### TO DO
Exact repetition is the task: copy every entry below.

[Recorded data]
┌──

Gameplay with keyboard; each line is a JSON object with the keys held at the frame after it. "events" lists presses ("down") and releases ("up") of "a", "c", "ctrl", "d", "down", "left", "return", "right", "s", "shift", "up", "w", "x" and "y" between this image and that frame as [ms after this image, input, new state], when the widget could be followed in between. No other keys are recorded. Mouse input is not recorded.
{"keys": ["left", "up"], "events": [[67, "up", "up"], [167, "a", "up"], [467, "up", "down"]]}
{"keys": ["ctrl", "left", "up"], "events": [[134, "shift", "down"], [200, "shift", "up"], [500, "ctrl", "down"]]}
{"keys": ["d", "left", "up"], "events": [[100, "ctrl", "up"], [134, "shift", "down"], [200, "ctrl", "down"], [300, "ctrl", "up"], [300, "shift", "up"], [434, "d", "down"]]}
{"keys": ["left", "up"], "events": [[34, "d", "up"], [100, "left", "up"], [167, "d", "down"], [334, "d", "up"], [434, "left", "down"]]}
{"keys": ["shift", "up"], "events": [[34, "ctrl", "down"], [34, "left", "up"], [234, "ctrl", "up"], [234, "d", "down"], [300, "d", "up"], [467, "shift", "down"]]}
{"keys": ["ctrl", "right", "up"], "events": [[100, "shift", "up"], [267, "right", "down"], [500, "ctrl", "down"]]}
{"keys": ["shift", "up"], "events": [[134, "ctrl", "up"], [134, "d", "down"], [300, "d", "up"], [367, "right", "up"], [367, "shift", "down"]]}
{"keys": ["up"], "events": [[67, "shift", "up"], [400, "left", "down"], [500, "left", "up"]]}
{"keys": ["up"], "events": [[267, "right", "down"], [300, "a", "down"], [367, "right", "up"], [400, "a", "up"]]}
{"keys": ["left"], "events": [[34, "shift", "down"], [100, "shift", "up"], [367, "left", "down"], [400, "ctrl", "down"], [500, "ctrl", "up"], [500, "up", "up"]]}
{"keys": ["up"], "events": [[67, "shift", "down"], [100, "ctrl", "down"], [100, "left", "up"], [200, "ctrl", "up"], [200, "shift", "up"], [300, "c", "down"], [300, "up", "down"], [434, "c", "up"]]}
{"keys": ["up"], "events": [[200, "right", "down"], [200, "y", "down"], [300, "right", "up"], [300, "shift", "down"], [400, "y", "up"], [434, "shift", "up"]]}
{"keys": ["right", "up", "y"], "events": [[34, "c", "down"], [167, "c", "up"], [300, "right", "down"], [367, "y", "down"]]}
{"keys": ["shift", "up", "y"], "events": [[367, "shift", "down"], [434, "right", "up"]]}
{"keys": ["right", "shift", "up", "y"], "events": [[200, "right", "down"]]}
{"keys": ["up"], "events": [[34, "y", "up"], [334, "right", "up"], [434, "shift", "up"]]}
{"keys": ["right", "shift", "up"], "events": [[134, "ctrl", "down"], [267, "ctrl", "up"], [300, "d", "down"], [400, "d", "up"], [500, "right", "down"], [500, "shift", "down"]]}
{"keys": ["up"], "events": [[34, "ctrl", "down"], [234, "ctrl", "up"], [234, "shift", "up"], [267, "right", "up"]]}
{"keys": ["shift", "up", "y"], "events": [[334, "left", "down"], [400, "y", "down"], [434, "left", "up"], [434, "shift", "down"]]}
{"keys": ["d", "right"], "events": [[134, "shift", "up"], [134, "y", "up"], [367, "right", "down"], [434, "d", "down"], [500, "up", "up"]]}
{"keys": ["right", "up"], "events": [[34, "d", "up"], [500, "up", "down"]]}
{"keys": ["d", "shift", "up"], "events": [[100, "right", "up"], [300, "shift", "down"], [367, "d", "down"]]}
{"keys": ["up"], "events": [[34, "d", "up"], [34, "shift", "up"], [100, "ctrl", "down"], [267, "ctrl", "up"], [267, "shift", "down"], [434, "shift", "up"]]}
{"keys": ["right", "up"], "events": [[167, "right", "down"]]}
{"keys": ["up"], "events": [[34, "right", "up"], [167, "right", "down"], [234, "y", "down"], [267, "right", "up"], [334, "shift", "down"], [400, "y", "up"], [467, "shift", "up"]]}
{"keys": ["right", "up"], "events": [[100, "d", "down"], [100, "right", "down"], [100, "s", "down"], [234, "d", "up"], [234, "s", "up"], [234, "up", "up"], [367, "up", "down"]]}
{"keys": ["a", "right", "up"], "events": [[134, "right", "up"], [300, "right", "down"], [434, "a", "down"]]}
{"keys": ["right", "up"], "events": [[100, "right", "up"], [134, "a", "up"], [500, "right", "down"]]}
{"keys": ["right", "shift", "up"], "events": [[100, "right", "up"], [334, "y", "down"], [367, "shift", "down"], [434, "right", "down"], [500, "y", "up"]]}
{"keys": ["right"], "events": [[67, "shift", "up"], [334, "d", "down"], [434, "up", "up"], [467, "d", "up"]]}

└──

### EXPECTED ANSWER
Gameplay with keyboard; each line is a JSON object with the keys held at the frame after it. "events" lists presses ("down") and releases ("up") of "a", "c", "ctrl", "d", "down", "left", "return", "right", "s", "shift", "up", "w", "x" and "y" between this image and that frame as [ms after this image, input, new state], when the widget could be followed in between. No other keys are recorded. Mouse input is not recorded.
{"keys": ["left", "up"], "events": [[67, "up", "up"], [167, "a", "up"], [467, "up", "down"]]}
{"keys": ["ctrl", "left", "up"], "events": [[134, "shift", "down"], [200, "shift", "up"], [500, "ctrl", "down"]]}
{"keys": ["d", "left", "up"], "events": [[100, "ctrl", "up"], [134, "shift", "down"], [200, "ctrl", "down"], [300, "ctrl", "up"], [300, "shift", "up"], [434, "d", "down"]]}
{"keys": ["left", "up"], "events": [[34, "d", "up"], [100, "left", "up"], [167, "d", "down"], [334, "d", "up"], [434, "left", "down"]]}
{"keys": ["shift", "up"], "events": [[34, "ctrl", "down"], [34, "left", "up"], [234, "ctrl", "up"], [234, "d", "down"], [300, "d", "up"], [467, "shift", "down"]]}
{"keys": ["ctrl", "right", "up"], "events": [[100, "shift", "up"], [267, "right", "down"], [500, "ctrl", "down"]]}
{"keys": ["shift", "up"], "events": [[134, "ctrl", "up"], [134, "d", "down"], [300, "d", "up"], [367, "right", "up"], [367, "shift", "down"]]}
{"keys": ["up"], "events": [[67, "shift", "up"], [400, "left", "down"], [500, "left", "up"]]}
{"keys": ["up"], "events": [[267, "right", "down"], [300, "a", "down"], [367, "right", "up"], [400, "a", "up"]]}
{"keys": ["left"], "events": [[34, "shift", "down"], [100, "shift", "up"], [367, "left", "down"], [400, "ctrl", "down"], [500, "ctrl", "up"], [500, "up", "up"]]}
{"keys": ["up"], "events": [[67, "shift", "down"], [100, "ctrl", "down"], [100, "left", "up"], [200, "ctrl", "up"], [200, "shift", "up"], [300, "c", "down"], [300, "up", "down"], [434, "c", "up"]]}
{"keys": ["up"], "events": [[200, "right", "down"], [200, "y", "down"], [300, "right", "up"], [300, "shift", "down"], [400, "y", "up"], [434, "shift", "up"]]}
{"keys": ["right", "up", "y"], "events": [[34, "c", "down"], [167, "c", "up"], [300, "right", "down"], [367, "y", "down"]]}
{"keys": ["shift", "up", "y"], "events": [[367, "shift", "down"], [434, "right", "up"]]}
{"keys": ["right", "shift", "up", "y"], "events": [[200, "right", "down"]]}
{"keys": ["up"], "events": [[34, "y", "up"], [334, "right", "up"], [434, "shift", "up"]]}
{"keys": ["right", "shift", "up"], "events": [[134, "ctrl", "down"], [267, "ctrl", "up"], [300, "d", "down"], [400, "d", "up"], [500, "right", "down"], [500, "shift", "down"]]}
{"keys": ["up"], "events": [[34, "ctrl", "down"], [234, "ctrl", "up"], [234, "shift", "up"], [267, "right", "up"]]}
{"keys": ["shift", "up", "y"], "events": [[334, "left", "down"], [400, "y", "down"], [434, "left", "up"], [434, "shift", "down"]]}
{"keys": ["d", "right"], "events": [[134, "shift", "up"], [134, "y", "up"], [367, "right", "down"], [434, "d", "down"], [500, "up", "up"]]}
{"keys": ["right", "up"], "events": [[34, "d", "up"], [500, "up", "down"]]}
{"keys": ["d", "shift", "up"], "events": [[100, "right", "up"], [300, "shift", "down"], [367, "d", "down"]]}
{"keys": ["up"], "events": [[34, "d", "up"], [34, "shift", "up"], [100, "ctrl", "down"], [267, "ctrl", "up"], [267, "shift", "down"], [434, "shift", "up"]]}
{"keys": ["right", "up"], "events": [[167, "right", "down"]]}
{"keys": ["up"], "events": [[34, "right", "up"], [167, "right", "down"], [234, "y", "down"], [267, "right", "up"], [334, "shift", "down"], [400, "y", "up"], [467, "shift", "up"]]}
{"keys": ["right", "up"], "events": [[100, "d", "down"], [100, "right", "down"], [100, "s", "down"], [234, "d", "up"], [234, "s", "up"], [234, "up", "up"], [367, "up", "down"]]}
{"keys": ["a", "right", "up"], "events": [[134, "right", "up"], [300, "right", "down"], [434, "a", "down"]]}
{"keys": ["right", "up"], "events": [[100, "right", "up"], [134, "a", "up"], [500, "right", "down"]]}
{"keys": ["right", "shift", "up"], "events": [[100, "right", "up"], [334, "y", "down"], [367, "shift", "down"], [434, "right", "down"], [500, "y", "up"]]}
{"keys": ["right"], "events": [[67, "shift", "up"], [334, "d", "down"], [434, "up", "up"], [467, "d", "up"]]}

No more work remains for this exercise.